Here, the trial court's authority to adjudicate this collection action and plaintiff's ensuing turnover motion clearly falls under the umbrella of our state court's general jurisdiction over subject matters not exclusively vested in the federal courts. After default judgment was entered against Community Preschool as the debtor, the Special Civil Part Clerk in Essex County duly issued a writ of execution and bank levy upon the debtor's bank account, and an Essex County court officer duly served the levy on PNC. Following the levy, PNC implicitly recognized and submitted to this court's jurisdiction by placing a hold on Community Preschool's bank account.
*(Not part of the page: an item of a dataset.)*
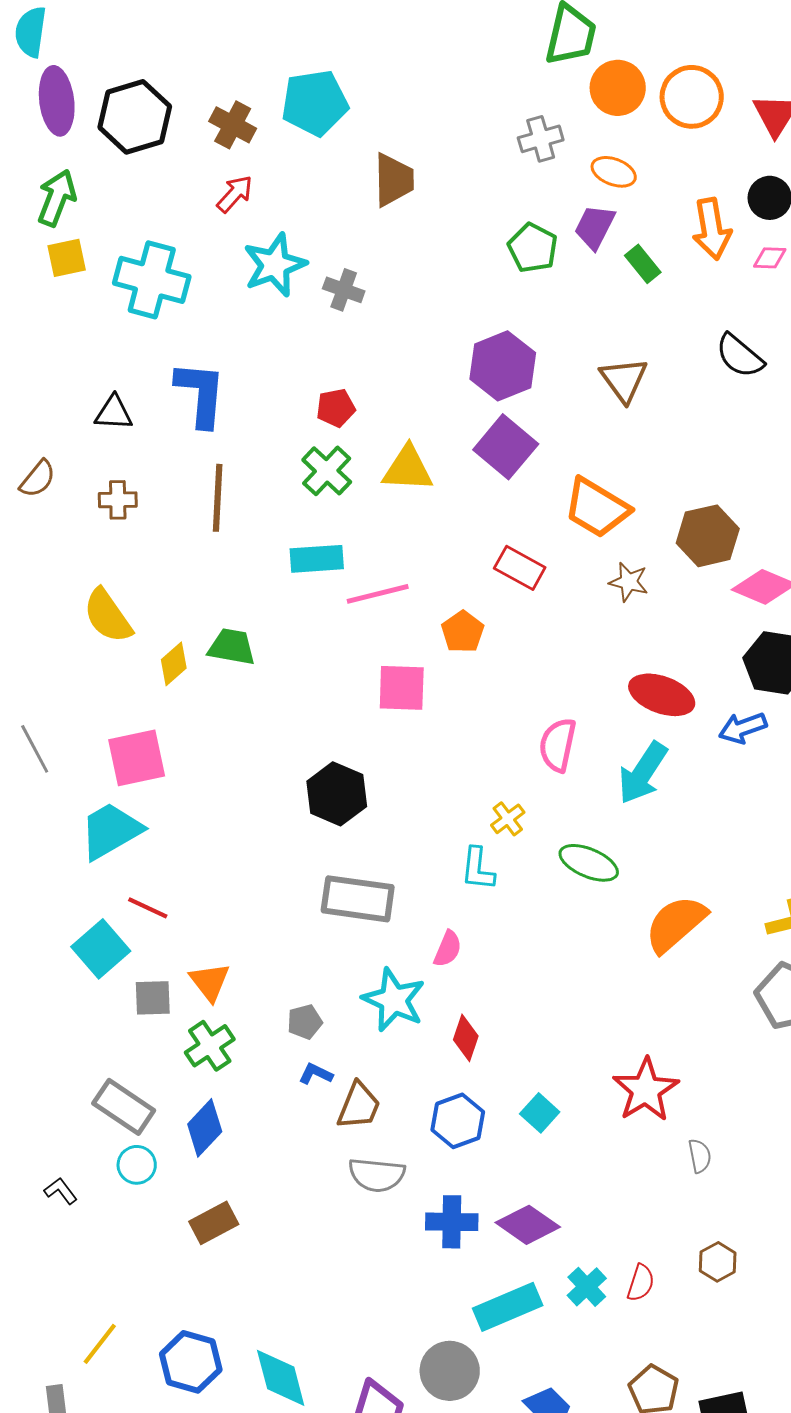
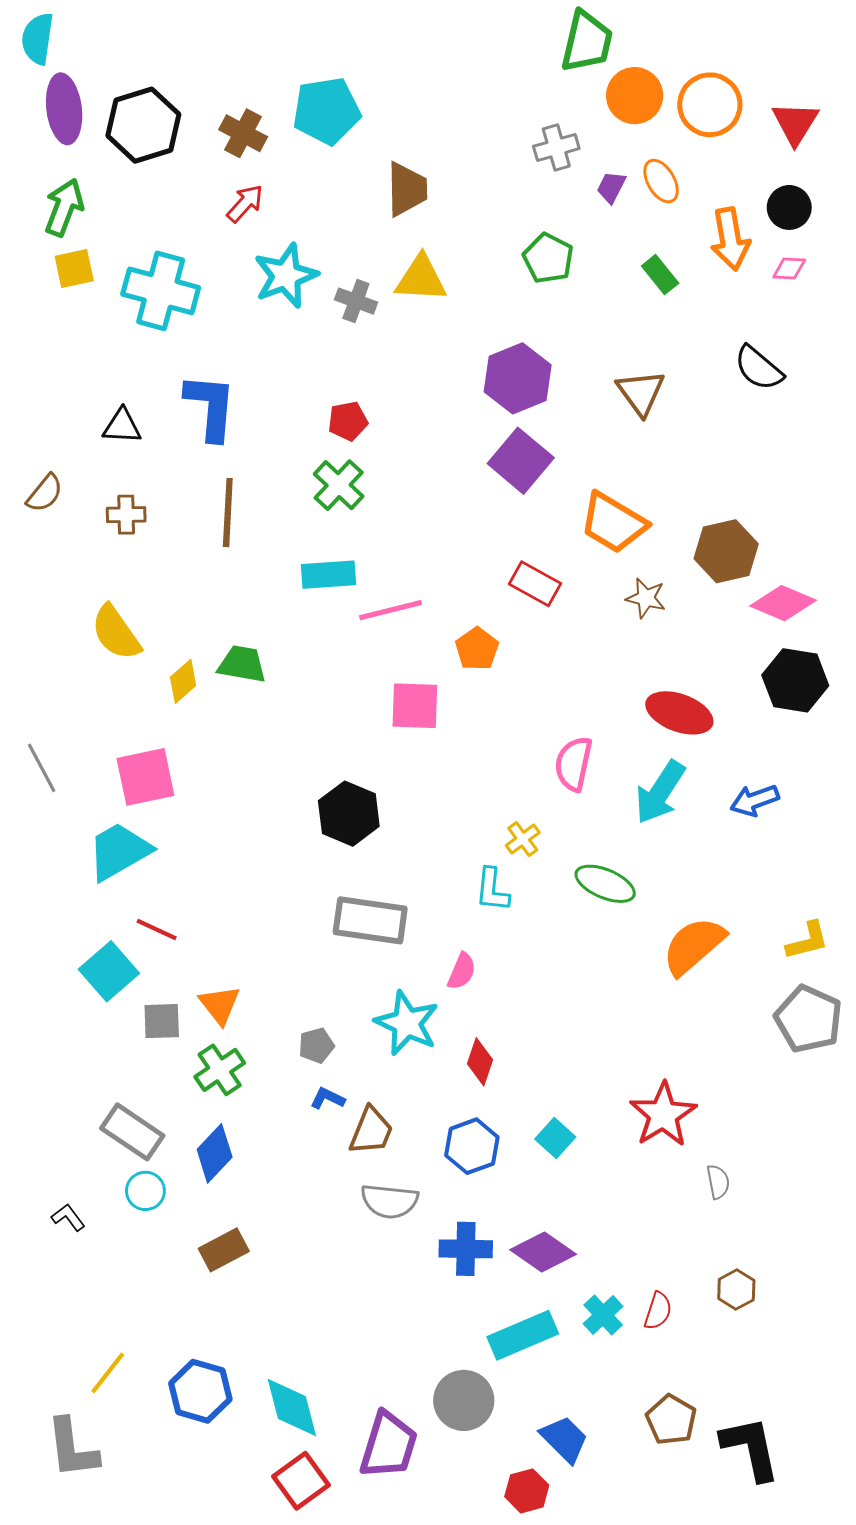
orange ellipse: (614, 172) -> (661, 181), moved, turned 39
purple trapezoid: (595, 227) -> (611, 187), moved, size x0.7
yellow triangle: (408, 469) -> (421, 279), moved
blue arrow: (743, 728) -> (755, 800), moved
PNC did not submit any papers to the trial court contesting jurisdiction to order the turnover of funds that PNC was holding in Pennsylvania. It is inconsequential that PNC's garnishment unit and the PNC branch at which Community Preschool apparently did its banking were in Pennsylvania, given the bank's integrated functions spanning numerous states. Once the trial court had subject matter jurisdiction over the lawsuit, it continued to have subject matter jurisdiction to grant plaintiff's turnover motion. We are aware of no legal authority or administrative directive that restrains the Special Civil Part from issuing the unopposed order requested here by plaintiff.
Reversed and remanded for the entry of an order of turnover consistent with this opinion.